Semisal: "ibu membeli pisang di pasar". Saya akan merangkainya lebih indah dan menarik.
"Dengan langkah tertatih-tatih, bersama hawa dingin dan matahari yang belum muncul subuh itu, ibu bergegas pergi ke pasar membeli pisang, agar kemarahan ayah tidak kembali berulang."
Jadi muncul banyak pertanyaan dari kalimat itu. Mengapa ibu tertatih-tatih? Mengapa harus subuh-subuh? Mengapa pula pisang bisa membuat ayah tidak marah? Ini pancingan agar pembaca terus membaca.
Mempercantik ide
Saya rasa tidak sekadar cerpenis yang butuh ide. Semua penulis pasti memerlukan ini. Satu kalimat cukup, tidak perlu banyak-banyak. Yang penting, dikembangkan secara menarik dan tentunya unik.
Mencari ide di mana saja bisa, kapan pun, dan bersama siapa, terserah. Bertukar pikiran dengan teman, membaca buku bacaan, menonton televisi, dan lain sebagainya. Sebisa mungkin ide yang ditangkap tidak biasa, untuk menghindari pembaca dan penulis bosan.
Contohnya, A.A. Navis menulis cerpen "Malin Kundang, Ibunya Durhaka". Ini menarik dan unik bagi saya, karena yang saya tahu, Malin Kundang yang durhaka. Seperti apa bila ibunya durhaka?
Menyiratkan pesan moral
Banyak bacaan sudah menuliskan nasihat, contohnya kitab suci, buku pelajaran, buku agama, buku motivasi, dan lainnya. Cerpen sebagai salah satu karya sastra, memang seharusnya mengandung pesan moral agar pembaca mendapat manfaat dan terinspirasi kehidupannya.
Tetapi, tidak hanya nasihat yang diharap pembaca. Ada pula cerpen yang menghibur karena mengandung lelucon. Cerpen emosional yang mampu menggugah rasa karena mengulas cinta. Itu pun sama menariknya.
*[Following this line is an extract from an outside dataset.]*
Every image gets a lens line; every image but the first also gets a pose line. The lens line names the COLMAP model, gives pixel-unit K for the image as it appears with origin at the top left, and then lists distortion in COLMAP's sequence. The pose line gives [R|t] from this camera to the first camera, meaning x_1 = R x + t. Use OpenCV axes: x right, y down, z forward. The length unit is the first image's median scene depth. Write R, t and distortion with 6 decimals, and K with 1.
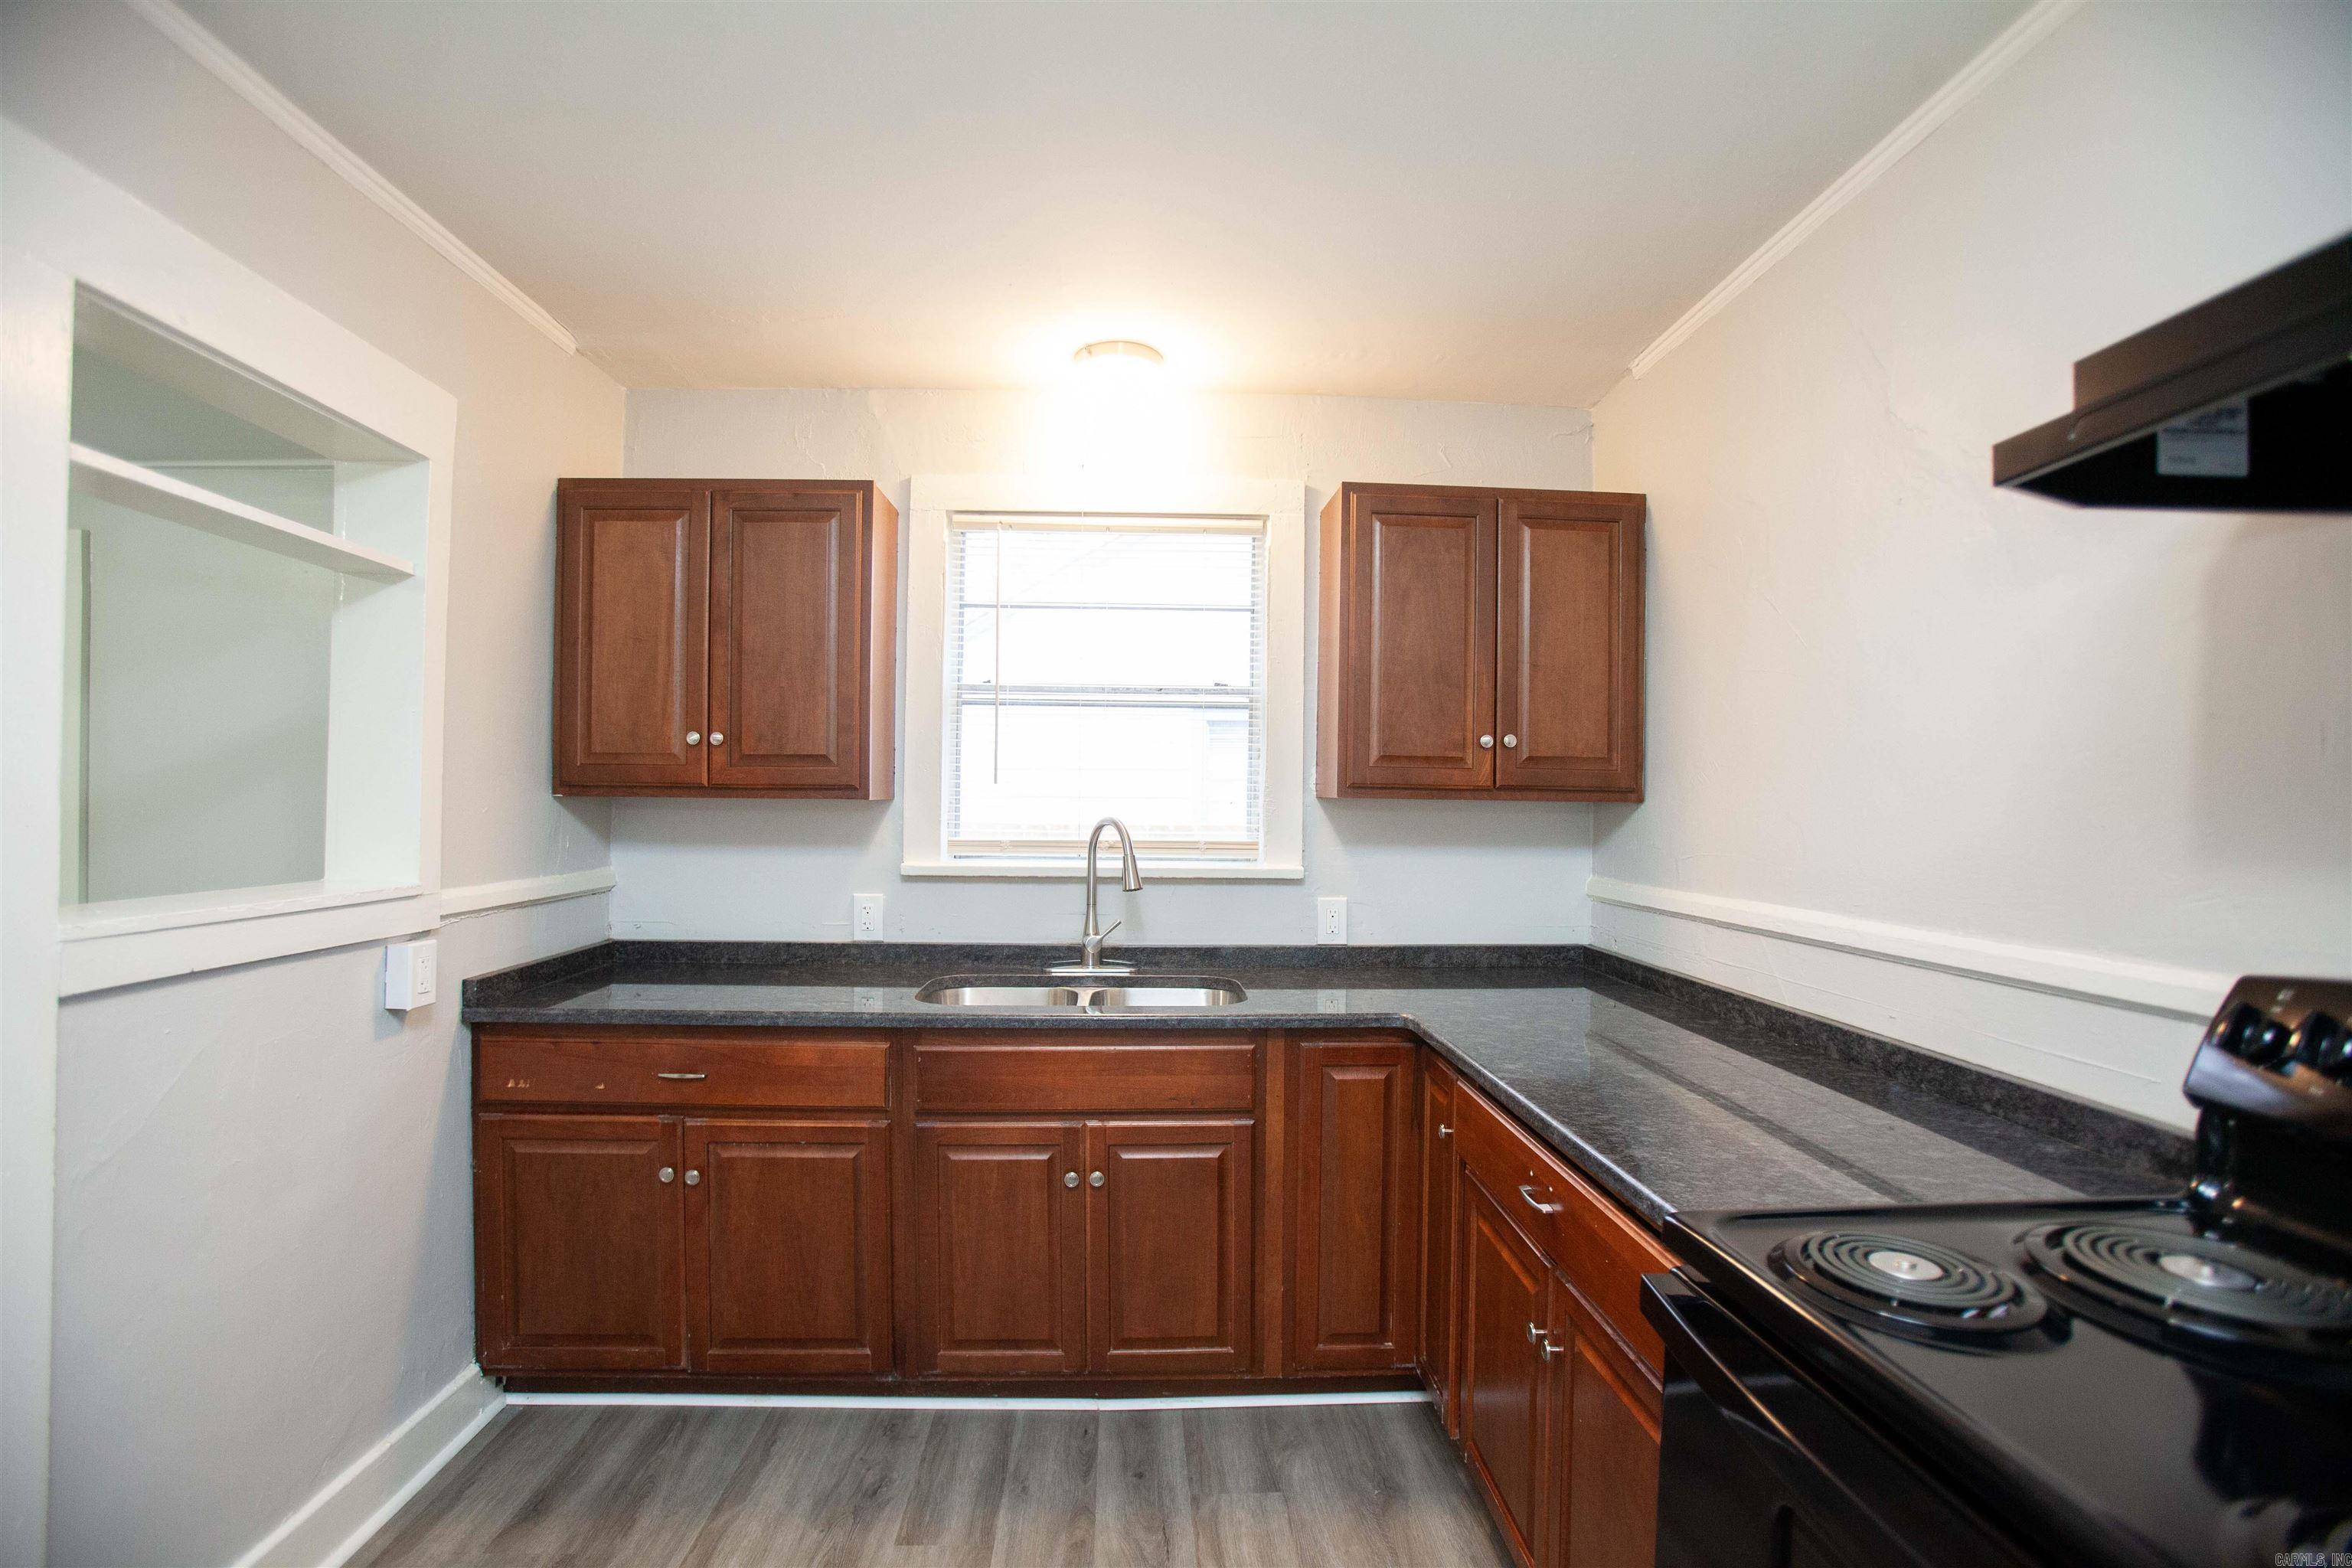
lens RADIAL K [[1091.8, 0, 1162.4], [0, 1091.8, 792.6], [0, 0, 1]] dist [-0.064970, 0.024897]
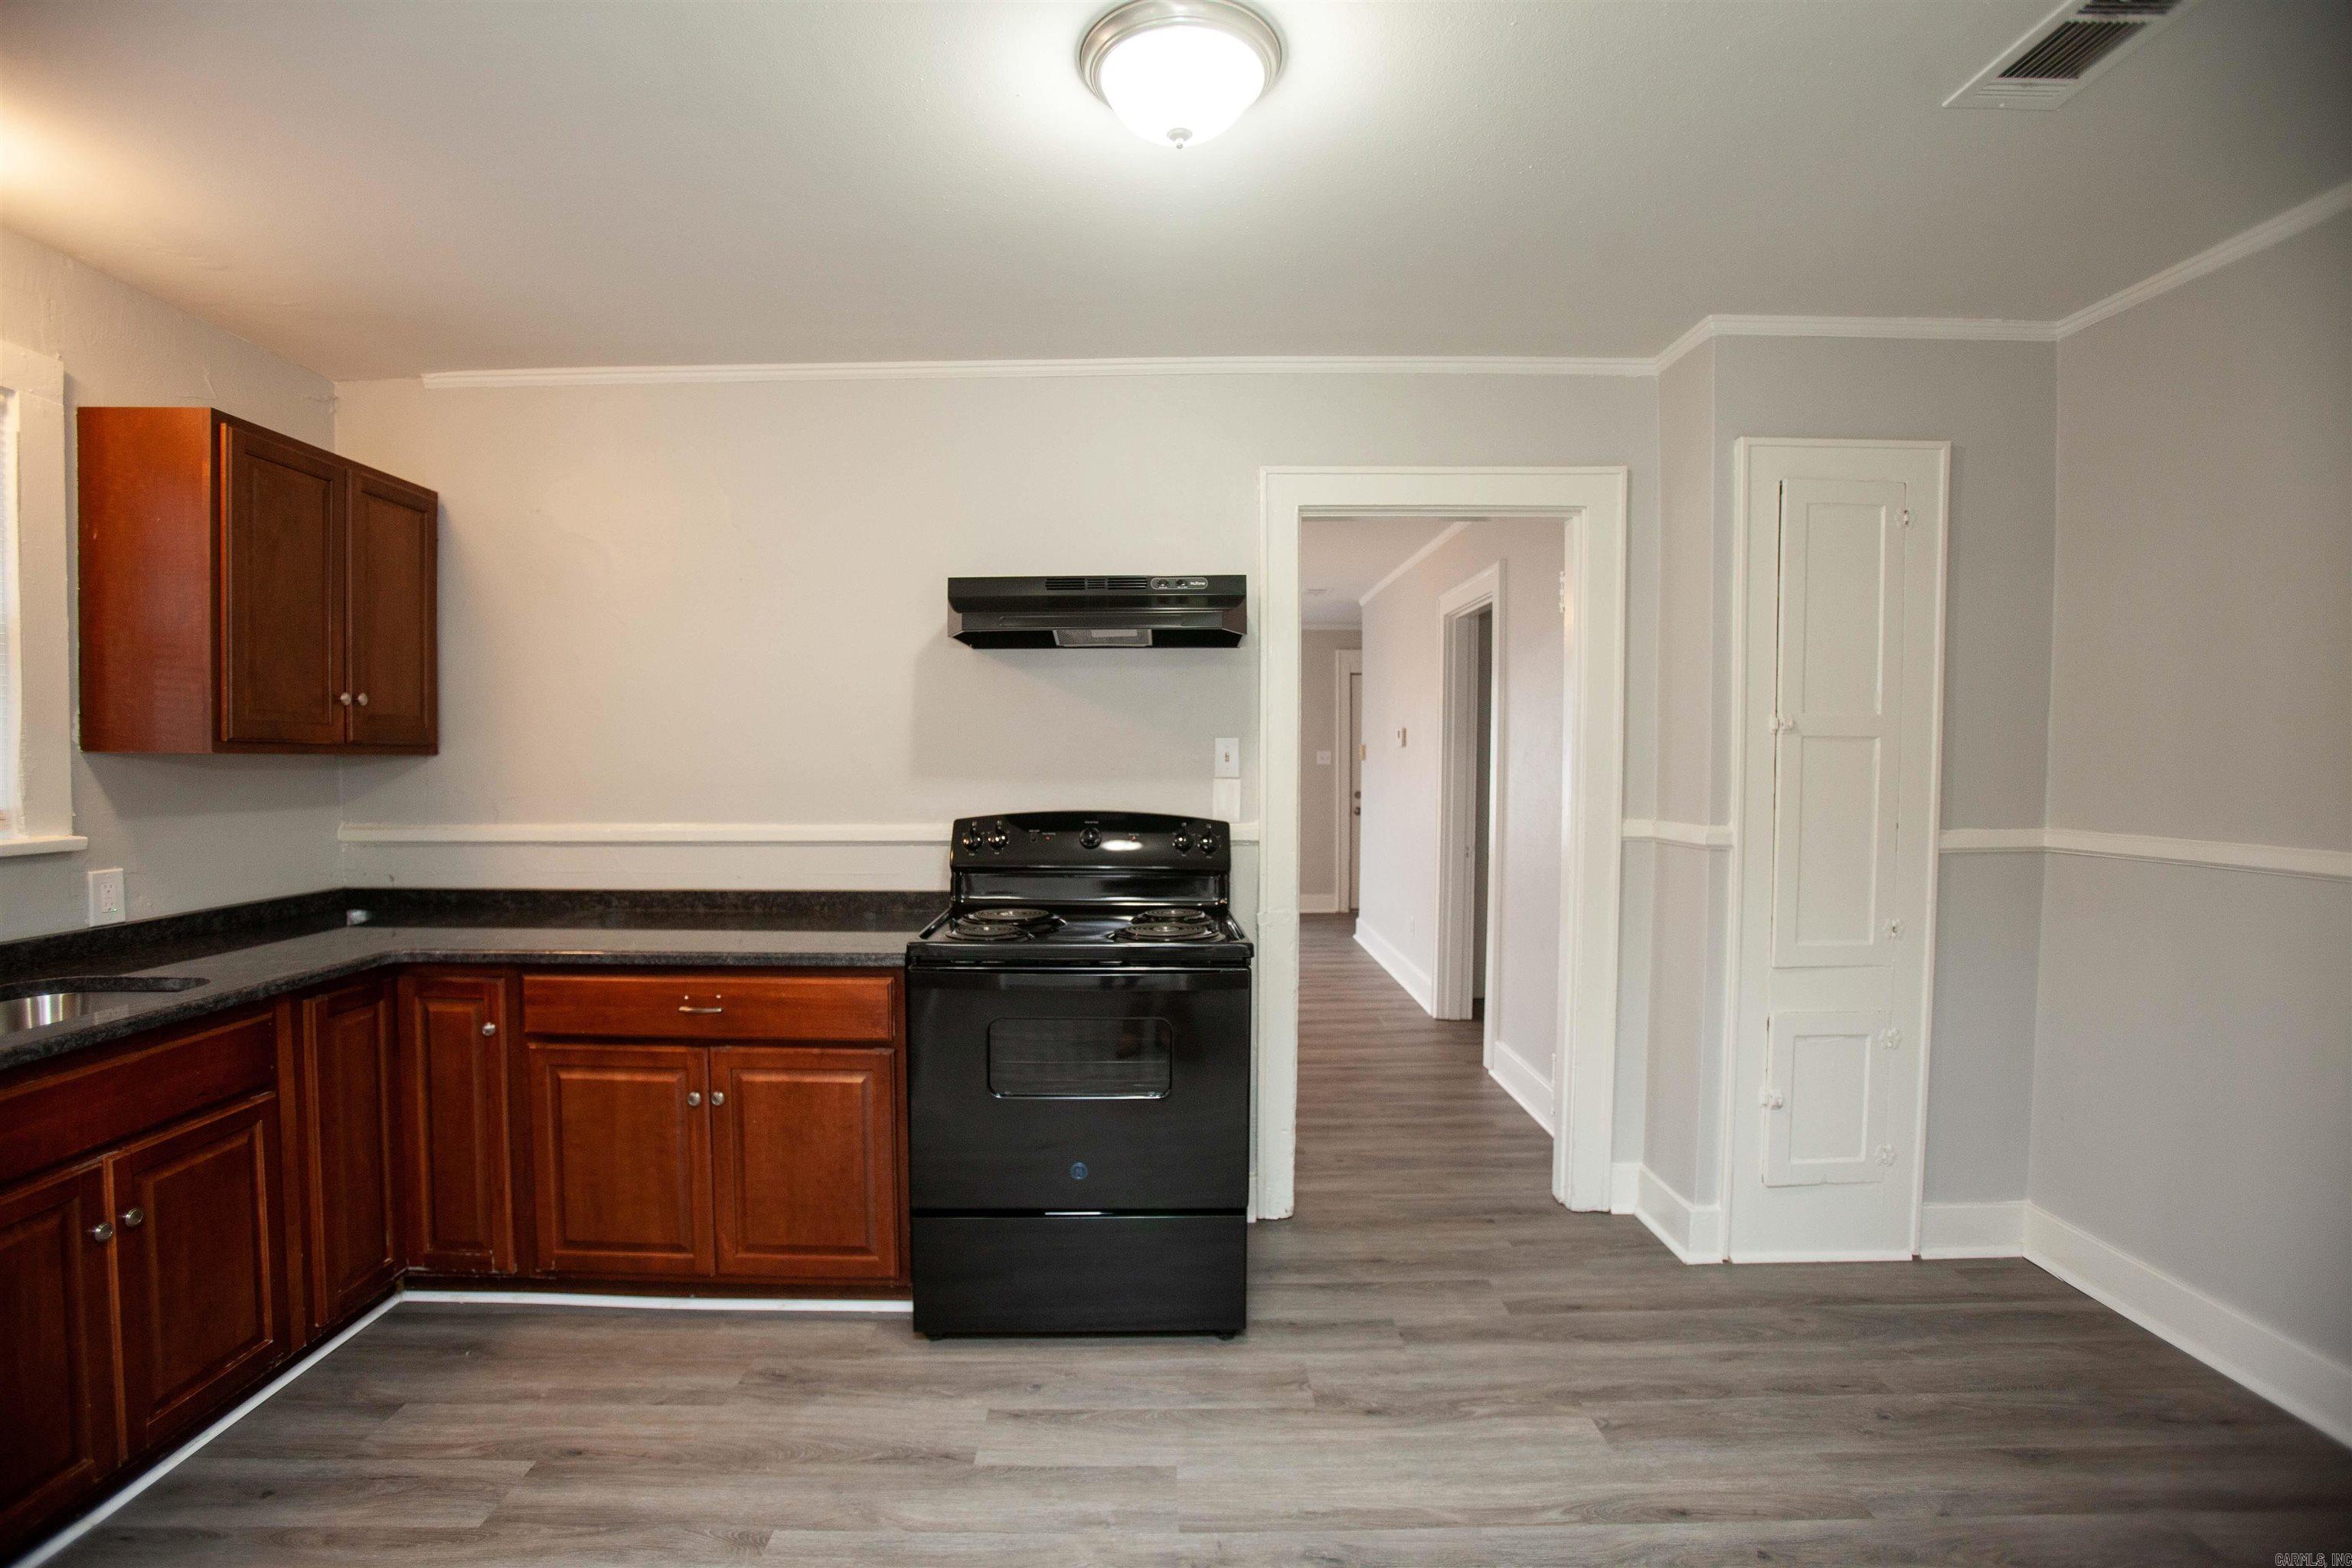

Oleh sebab itu, saya terus berlatih agar tidak memberatkan pembaca dengan menyuratkan nasihat demi nasihat dalam cerpen. Tetapi, lebih ke arah berbagi cerita yang sama-sama mungkin pernah kita alami dan sekelumit pertanyaan yang diharapkan bila dijawab bisa mengubahkan dan mencerahkan. Lebih baik memang kita tidak saling mengajari, tetapi sama-sama belajar dan merenung.